Roman Emperor Caesar Augustus was said to have organised elite military units to search out this vegetable. He would then find the fastest runners to take the fresh asparagus spears into the frozen Alps for storage purposes. He also coined the term ‘velocius quam asparagi conquator’ which means to do something quicker than you can cook asparagus similar to our ‘two shakes of a lamb’s tail’. Ancient Greeks also harvested wild asparagus and connected this vegetable to their goddess of love, Aphrodite. Numerous other cultures have also considered freshly sprouted asparagus a symbol of fertility.
The asparagus plant appeared in an Egyptian frieze about five thousand years ago, with Queen Nefertiti allegedly also an asparagus fan. Archaeologists found traces of asparagus on dishes when excavating the Pyramid of Sakkara, along with other coveted foods such as figs and melons.
In Ancient China, honoured guests were treated, upon their arrival, with an asparagus footbath. When the Emperor Charles V (1500-1558) of the powerful Habsburg Empire decided to visit Rome without warning anyone of his arrival, a sense of panic ensued because the emperor had arrived during a time of fasting. One clever cardinal prepared three different asparagus recipes. They set the plates on perfumed cloths and offered the emperor three exquisite wines – and he was said to praise the delicacies he was offered for years to come.
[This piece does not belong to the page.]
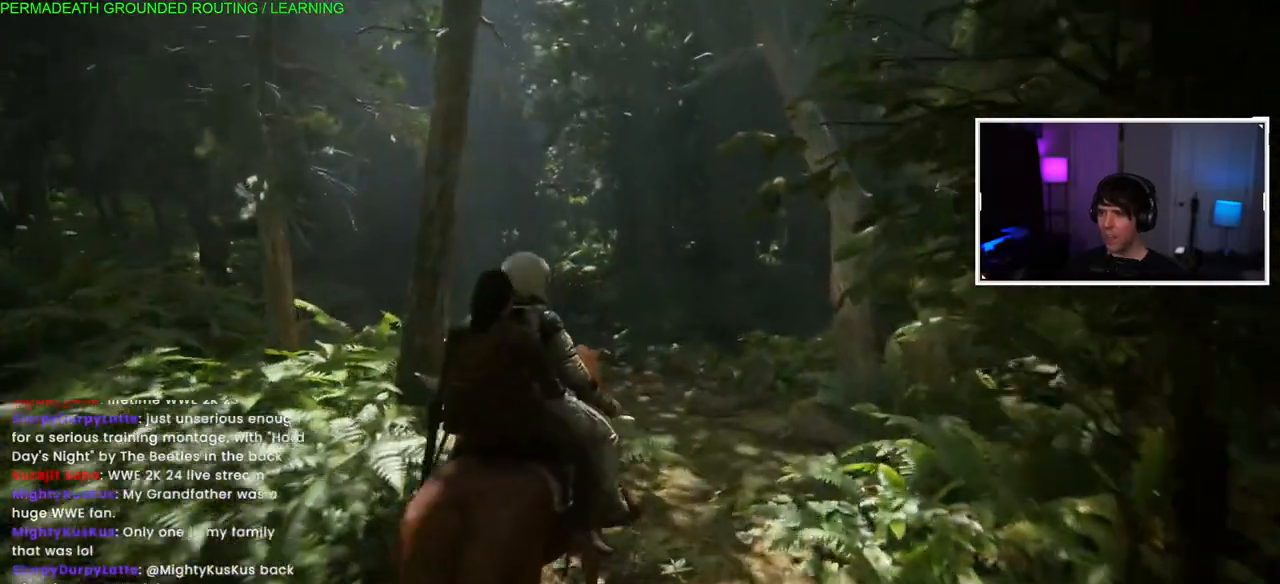
{"dt_ms": 500, "buttons": ["L1"], "left_stick": "center", "right_stick": "center", "events": [[33, "right_stick", "right"], [417, "right_stick", "center"]]}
French monasteries included this plant in their gardens 600 years ago – and, if you wanted to please the Sun King, Louis XIV, you could bring his second wife, Madame de Maintenon, a new asparagus recipe. She gathered them into a book and asparagus soup á la Maintenon is still prized today.
For centuries, people have included asparagus in their Easter dinners because its fast growth in the spring symbolises resurrection.
Modern-day plant expert Fritz-Martin Engel has effectively summed up the types of people who have appreciated asparagus over the centuries: “Pharaohs, emperors, kings, generals, and great spiritual leaders, princely poets such as Goethe and gourmands like Brillat-Savarin - all of them ate and eat asparagus with great enthusiasm."
Whether you prefer white, green or wild asparagus, Spain offers a delightful array of flavours during this season.